Correspondance de Voltaire/1771/Lettre 8179

Correspondance : année 1771GarnierŒuvres complètes de Voltaire, tome 47 (p. 325-326).
8179. — À MADAME D’ÉPINAI.
16 janvier.

Je vous ai envoyé, madame, l’article Blé[1], et vous avez dû trouver qu’on n’y traite pas l’abbé Galiani avec la même dureté qu’ont les économistes ; je ne vous ai point écrit, parce que j’étais très-malade ; je perds les yeux dès qu’il y a de la neige sur la terre, et bientôt je les fermerai pour toujours. J’ai cru d’ailleurs que cet article Blé valait mieux que mes lettres : la différence entre les économistes et moi, c’est qu’ils écrivent, et que je sème ; et bien m’en a pris d’avoir été plus laboureur qu’écrivain.
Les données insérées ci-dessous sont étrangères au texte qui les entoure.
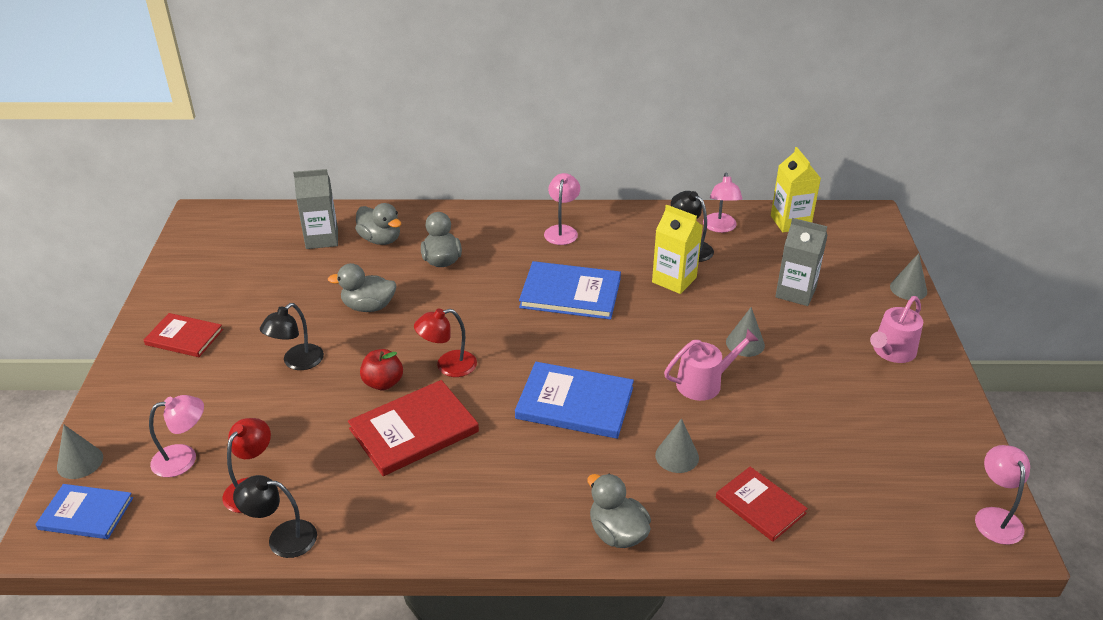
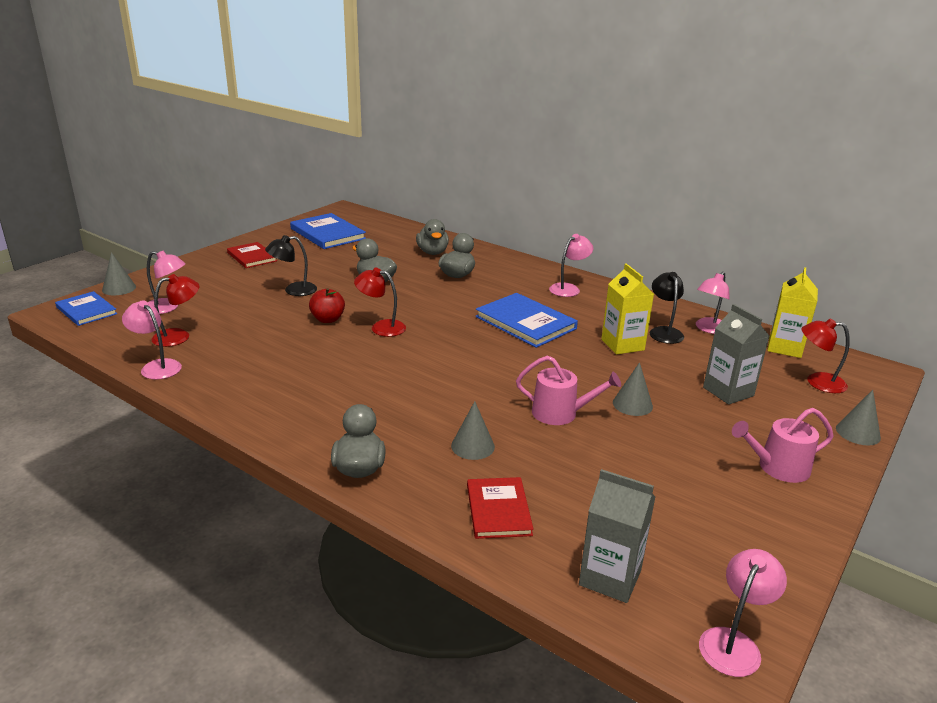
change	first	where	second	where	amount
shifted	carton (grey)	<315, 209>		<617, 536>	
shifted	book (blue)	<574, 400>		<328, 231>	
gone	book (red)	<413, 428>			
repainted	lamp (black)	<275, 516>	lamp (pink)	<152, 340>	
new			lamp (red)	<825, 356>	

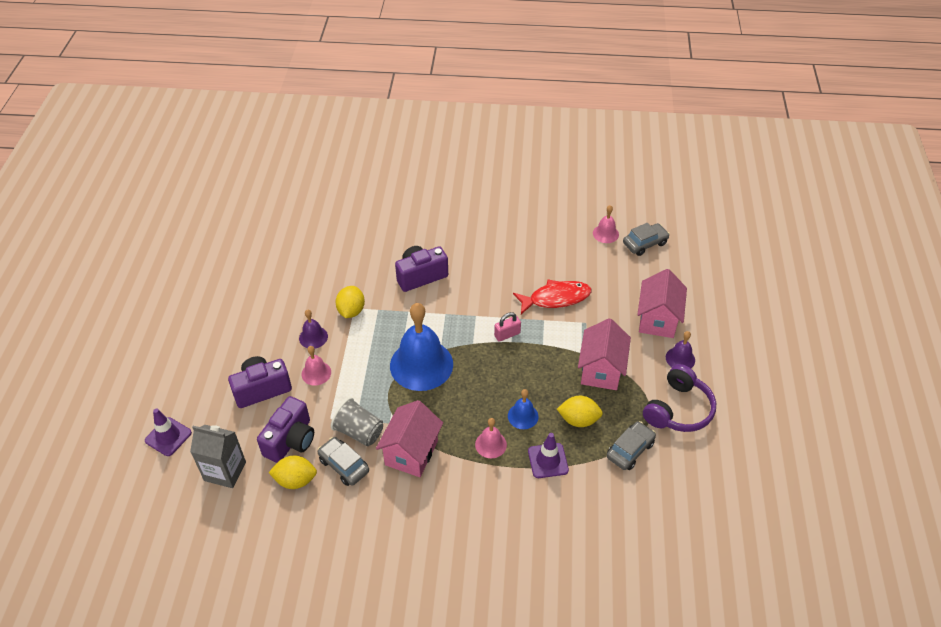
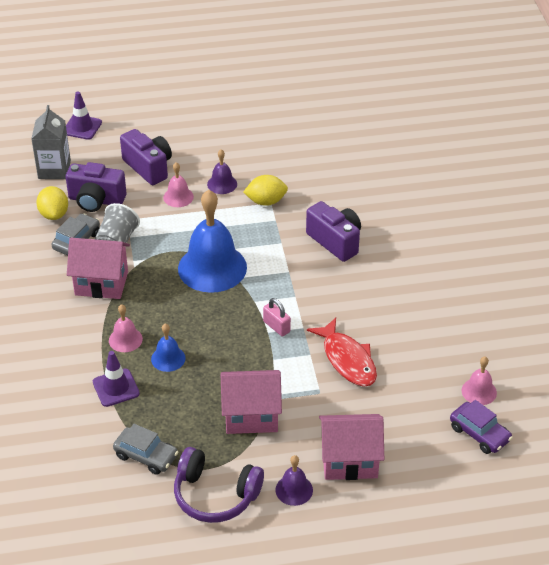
change	first	where	second	where	amount
repainted	car (grey)	<646, 239>	car (purple)	<481, 427>	
gone	lemon (yellow)	<580, 411>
La famine est dans notre pays ; il y a trois mois qu’une livre de pain blanc coûte neuf sous : vous êtes plus heureux à Paris. Si vous vouliez vous réduire à venir mener chez nous la vie patriarcale, comme vous le disiez dans votre dernière lettre, vous auriez peut-être de la peine à vous y accoutumer. Les patriarches n’étaient point dans les neiges six mois de l’année ; et puis, toute philosophe que vous êtes, serez-vous jamais assez philosophe pour quitter Paris ? Vous n’en ferez rien, madame ; vous trouverez Paris insupportable, et vous l’aimerez. On prétend que cette grande ville est un peu folle pour le moment présent, et que tout le monde y fait son château en Espagne ; j’aimerais bien mieux que vous eussiez un beau château dans mon voisinage.

Adieu, madame ; probablement je n’aurai jamais la consolation de vous revoir, mais vous serez toujours ma chère et belle philosophe.

  1. Des Questions sur l’Encyclopédie ; voyez tome XVIII, page 5.